Dataset entries:
________________________________________
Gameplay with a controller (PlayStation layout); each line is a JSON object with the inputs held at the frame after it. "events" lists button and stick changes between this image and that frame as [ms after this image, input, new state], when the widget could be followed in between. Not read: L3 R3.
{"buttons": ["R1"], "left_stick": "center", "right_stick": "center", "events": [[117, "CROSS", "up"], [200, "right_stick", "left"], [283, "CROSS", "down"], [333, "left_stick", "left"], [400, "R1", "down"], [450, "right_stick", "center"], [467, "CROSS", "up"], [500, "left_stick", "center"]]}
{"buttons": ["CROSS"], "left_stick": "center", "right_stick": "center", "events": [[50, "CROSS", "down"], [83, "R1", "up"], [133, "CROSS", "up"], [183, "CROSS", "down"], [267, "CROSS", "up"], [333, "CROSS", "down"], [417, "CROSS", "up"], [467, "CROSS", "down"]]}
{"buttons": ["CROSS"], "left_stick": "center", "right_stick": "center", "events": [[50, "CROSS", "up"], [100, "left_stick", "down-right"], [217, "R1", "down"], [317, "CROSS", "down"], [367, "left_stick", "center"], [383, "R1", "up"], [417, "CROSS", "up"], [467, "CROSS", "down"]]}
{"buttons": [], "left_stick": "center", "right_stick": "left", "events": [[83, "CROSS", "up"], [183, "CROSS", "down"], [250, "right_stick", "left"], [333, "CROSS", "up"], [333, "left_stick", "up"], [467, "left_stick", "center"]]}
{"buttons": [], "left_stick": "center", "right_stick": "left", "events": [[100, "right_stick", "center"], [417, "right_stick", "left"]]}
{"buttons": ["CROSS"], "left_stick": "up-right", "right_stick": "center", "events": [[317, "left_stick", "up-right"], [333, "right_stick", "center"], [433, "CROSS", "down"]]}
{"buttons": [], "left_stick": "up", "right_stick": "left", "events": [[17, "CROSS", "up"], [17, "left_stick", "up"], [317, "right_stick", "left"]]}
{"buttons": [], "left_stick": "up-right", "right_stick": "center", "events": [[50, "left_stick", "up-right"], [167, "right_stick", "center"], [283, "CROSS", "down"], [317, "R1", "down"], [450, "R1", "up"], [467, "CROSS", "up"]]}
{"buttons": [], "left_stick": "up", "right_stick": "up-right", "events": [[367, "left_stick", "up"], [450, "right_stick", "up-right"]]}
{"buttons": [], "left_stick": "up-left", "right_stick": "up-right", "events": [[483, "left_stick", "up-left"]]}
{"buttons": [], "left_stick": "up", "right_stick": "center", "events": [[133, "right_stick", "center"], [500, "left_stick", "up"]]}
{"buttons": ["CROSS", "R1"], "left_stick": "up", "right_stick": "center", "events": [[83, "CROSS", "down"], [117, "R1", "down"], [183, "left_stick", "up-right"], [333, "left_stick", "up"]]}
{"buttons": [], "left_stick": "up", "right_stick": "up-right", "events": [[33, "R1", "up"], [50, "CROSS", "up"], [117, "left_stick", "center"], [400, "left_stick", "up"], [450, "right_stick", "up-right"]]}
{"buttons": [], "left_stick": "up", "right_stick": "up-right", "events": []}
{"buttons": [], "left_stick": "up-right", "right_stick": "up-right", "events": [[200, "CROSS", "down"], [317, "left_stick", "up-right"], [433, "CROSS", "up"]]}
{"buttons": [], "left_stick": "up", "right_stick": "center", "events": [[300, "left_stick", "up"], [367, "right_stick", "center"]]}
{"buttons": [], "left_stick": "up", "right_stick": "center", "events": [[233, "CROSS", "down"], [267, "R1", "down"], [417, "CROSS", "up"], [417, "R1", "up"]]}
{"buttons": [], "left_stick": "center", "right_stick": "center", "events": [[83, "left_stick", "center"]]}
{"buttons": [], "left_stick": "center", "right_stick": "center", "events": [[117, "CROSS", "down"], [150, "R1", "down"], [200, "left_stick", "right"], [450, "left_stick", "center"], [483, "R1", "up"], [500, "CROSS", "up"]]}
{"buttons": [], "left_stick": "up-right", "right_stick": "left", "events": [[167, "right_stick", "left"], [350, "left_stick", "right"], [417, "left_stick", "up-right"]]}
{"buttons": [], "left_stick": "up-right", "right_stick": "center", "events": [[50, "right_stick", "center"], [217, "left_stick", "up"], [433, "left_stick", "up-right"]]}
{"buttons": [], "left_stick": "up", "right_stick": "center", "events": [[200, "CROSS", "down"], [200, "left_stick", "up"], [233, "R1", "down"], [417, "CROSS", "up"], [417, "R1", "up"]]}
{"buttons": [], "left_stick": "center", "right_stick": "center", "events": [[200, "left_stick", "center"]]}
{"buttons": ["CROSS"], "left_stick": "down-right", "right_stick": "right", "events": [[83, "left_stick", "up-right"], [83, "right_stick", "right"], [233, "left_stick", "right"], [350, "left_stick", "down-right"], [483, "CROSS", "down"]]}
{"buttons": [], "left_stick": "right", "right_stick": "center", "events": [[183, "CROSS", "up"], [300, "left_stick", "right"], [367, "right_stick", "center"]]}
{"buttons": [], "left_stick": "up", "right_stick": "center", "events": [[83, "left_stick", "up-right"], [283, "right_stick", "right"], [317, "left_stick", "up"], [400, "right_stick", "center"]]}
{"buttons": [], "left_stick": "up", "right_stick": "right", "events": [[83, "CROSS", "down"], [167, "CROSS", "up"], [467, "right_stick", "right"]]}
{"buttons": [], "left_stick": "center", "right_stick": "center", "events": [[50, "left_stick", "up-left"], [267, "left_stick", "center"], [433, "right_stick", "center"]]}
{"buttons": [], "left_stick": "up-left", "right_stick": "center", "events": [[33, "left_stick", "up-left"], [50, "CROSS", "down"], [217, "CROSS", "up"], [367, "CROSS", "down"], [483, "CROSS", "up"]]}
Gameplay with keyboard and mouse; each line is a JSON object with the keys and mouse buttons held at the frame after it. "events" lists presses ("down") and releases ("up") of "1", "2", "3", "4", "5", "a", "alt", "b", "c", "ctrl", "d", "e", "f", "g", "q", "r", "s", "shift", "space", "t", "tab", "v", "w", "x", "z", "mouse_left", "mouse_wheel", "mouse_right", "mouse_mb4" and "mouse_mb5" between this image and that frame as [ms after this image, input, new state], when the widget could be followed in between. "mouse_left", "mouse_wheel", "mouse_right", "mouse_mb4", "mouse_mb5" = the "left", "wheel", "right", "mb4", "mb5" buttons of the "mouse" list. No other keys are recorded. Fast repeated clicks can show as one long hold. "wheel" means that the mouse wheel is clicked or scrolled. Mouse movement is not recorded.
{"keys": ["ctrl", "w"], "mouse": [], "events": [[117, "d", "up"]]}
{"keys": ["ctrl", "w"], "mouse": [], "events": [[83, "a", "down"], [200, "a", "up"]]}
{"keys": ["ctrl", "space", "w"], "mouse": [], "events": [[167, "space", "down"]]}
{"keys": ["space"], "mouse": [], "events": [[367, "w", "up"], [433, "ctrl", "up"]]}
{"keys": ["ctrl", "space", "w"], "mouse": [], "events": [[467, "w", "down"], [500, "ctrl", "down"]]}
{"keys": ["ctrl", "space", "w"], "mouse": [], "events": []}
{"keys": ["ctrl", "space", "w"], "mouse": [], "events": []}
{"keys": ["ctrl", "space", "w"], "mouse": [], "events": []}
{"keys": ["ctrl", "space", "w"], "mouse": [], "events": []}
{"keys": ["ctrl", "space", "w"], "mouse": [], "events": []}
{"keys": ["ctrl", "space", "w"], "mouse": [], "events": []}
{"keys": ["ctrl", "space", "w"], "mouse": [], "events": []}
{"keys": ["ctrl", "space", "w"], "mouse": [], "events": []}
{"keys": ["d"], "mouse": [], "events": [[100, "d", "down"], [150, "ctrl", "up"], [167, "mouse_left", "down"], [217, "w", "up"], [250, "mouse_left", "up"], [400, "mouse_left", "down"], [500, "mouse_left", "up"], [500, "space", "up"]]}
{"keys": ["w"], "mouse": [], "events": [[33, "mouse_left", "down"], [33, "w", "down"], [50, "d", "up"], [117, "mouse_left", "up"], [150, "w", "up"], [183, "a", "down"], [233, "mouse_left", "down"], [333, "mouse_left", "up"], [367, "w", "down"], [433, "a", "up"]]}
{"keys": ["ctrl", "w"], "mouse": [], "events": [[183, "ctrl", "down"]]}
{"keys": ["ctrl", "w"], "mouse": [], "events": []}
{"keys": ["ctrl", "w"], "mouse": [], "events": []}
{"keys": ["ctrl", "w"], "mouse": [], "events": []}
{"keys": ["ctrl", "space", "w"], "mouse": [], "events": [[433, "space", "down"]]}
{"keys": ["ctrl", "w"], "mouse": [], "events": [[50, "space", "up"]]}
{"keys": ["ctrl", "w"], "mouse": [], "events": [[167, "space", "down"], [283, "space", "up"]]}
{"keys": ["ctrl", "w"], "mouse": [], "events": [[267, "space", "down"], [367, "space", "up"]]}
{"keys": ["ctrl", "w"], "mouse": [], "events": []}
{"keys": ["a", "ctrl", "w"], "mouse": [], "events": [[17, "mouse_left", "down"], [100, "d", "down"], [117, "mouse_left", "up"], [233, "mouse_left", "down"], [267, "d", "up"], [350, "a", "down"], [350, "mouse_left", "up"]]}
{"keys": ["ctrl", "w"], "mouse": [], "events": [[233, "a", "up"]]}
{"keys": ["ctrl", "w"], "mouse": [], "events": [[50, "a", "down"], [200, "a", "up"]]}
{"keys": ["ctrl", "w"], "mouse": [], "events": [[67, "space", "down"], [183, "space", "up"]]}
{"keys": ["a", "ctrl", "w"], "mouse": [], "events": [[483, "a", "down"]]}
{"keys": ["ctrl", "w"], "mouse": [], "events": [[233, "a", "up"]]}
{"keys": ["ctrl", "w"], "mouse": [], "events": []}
________________________________________
§ Try it:
If a line of the data contains the word "after", it should be counted; state the total and nothing more.

§ Your solution:
2